A healthy well-nourished balanced body has the ability to manage these free radicals. However, when we suffer from nutrient deficiencies and an overload of environmental toxins these free radicals can cause lasting damage to our cells leading to inflammation, accelerated aging and in some cases cancer. The good news is that we can protect ourselves from this damage by eating a diet rich in antioxidants and reducing our exposure to toxins.
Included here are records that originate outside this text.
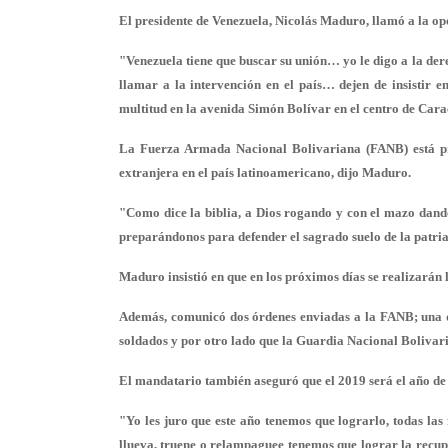
El presidente de Venezuela, Nicolás Maduro, llamó a la op
"Venezuela tiene que buscar su unión… yo le digo a la d
llamar a la intervención en el país… dejen de insistir 
multitud en la avenida Simón Bolívar en el centro de Cara
La Fuerza Armada Nacional Bolivariana (FANB) está pre
extranjera en el país latinoamericano, dijo Maduro.
"Como dice la biblia, a Dios rogando y con el mazo dand
preparándonos para defender el sagrado suelo de la patria
Maduro insistió en que en los próximos días se realizarán l
Además, comunicó dos órdenes enviadas a la FANB; una q
soldados y por otro lado que la Guardia Nacional Bolivari
El mandatario también aseguró que el 2019 será el año de
"Yo les juro que este año tenemos que lograrlo, todas las
llueva, truene o relampaguee tenemos que lograr la recupe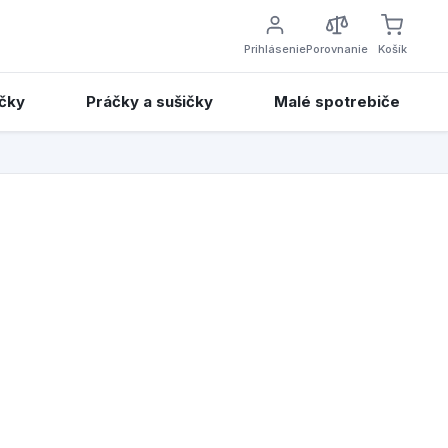
Prihlásenie
Porovnanie
Košík
čky
Práčky a sušičky
Malé spotrebiče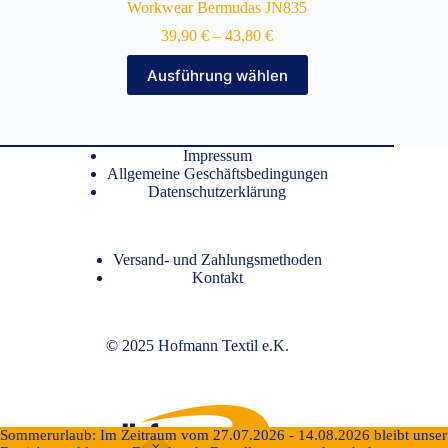
Workwear Bermudas JN835
39,90
€
–
43,80
€
Dieses
Ausführung wählen
Produkt
weist
mehrere
Varianten
auf.
Impressum
Die
Allgemeine Geschäftsbedingungen
Optionen
Datenschutzerklärung
können
auf
der
Versand- und Zahlungsmethoden
Produktseite
Kontakt
gewählt
werden
© 2025 Hofmann Textil e.K.
Sommerurlaub: Im Zeitraum vom 27.07.2026 - 14.08.2026​ bleibt unser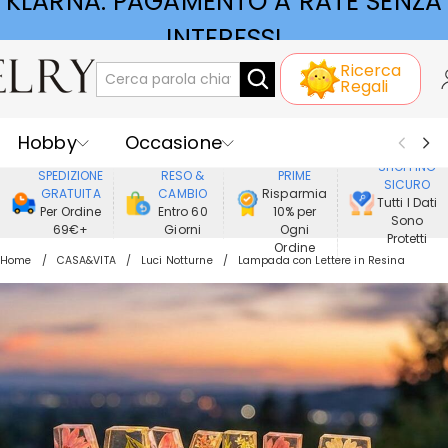
KLARNA: PAGAMENTO A RATE SENZA
Ricerca
INTERESSI
Regali
Hobby
Occasione
GODERE DI
SHOPPING
SPEDIZIONE
RESO &
PRIME
SICURO
Ricevente
Best Seller
Nuovi
GRATUITA
CAMBIO
Risparmia
Tutti I Dati
Per Ordine
Entro 60
10% per
Sono
69€+
Giorni
Ogni
Gioielli
Casa&Vita
Protetti
Ordine
Home
CASA&VITA
Luci Notturne
Lampada con Lettere in Resina
Abbigliamento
Reduce Exposure to Free Radicals
Avoiding the following can reduce free radical exposure due to environmental toxins and lifestyle and food habits.
- X-rays and radiation
- Chemicals from cleaning products, paints and gasoline
- Pesticides found in all non-organic foods
- Hydrogenated oils found in margarine, shortening, fried foods such as French fries, and baked goods like cookies and breads
Eat Antioxidant Rich Foods
Antioxidants are compounds that “calm down” free radicals and protect against cellular damage. They inhibit oxidation and prevent cell deterioration. Our body makes a few antioxidants but mainly we get them from our food. Key antioxidants that prevent cellular damage are vitamin C and E, and the minerals selenium and zinc. To ensure you are getting a good dose of antioxidants eat the following foods on a daily basis.
Foods rich in…
- Vitamin C: Broccoli, kale, bell peppers, oranges and strawberries.
- Vitamin E: Chard, spinach, asparagus, sunflower seeds and almonds.
- Selenium: Whole grains such as barley and brown rice, and meat, fish and whole eggs.
- Zinc: Almonds, walnuts, pumpkin seeds, oats, buckwheat, potatoes and black beans.
- Other phytonutrients with antioxidant compounds: Flavonoids found in green tea, cocoa, and apples. Isoflavonoinds found in soy and legumes. Anthocyanidins found in dark red/purple colored fruits such as berries, cranberries and cherries. And, flavanones found in citrus fruit.
As you can see by this list many of the foods we eat everyday offer antioxidant protection. It is important to remember that although we can buy a vitamin C supplement at the store the vitamins and minerals we get from eating whole foods are more bioavailable and work more powerfully in our bodies. As Michael Pollan says, we cannot extract a nutrient from the whole food source and see it work as effectively in the body. Food contains many compounds that work synergistically to support our health.
I think the key is balance. Some exposure is unavoidable; we will all breath some gasoline fumes when filling up our car. However, we can minimize our exposure by choosing non-chemical cleaning products and avoiding foods that contain damaging compounds such as hydrogenated oils. Eating a whole foods diet rich with organic foods and eliminating processed packaged food will prevent damage to our bodies, leaving us with a feeling of ease knowing that we are giving ourselves the toxic free nutrients needed for a strong and healthy system.
Murray, M. (2005). The Encyclopedia of Healing Food. New York: Atria Books.
Wood, R. (2010). The New Whole Foods Encyclopedia. England: Penguin Books.
Pollan, M. (2009). In Defense of Food: An Eater’s Manifesto. New York: Penguin Books.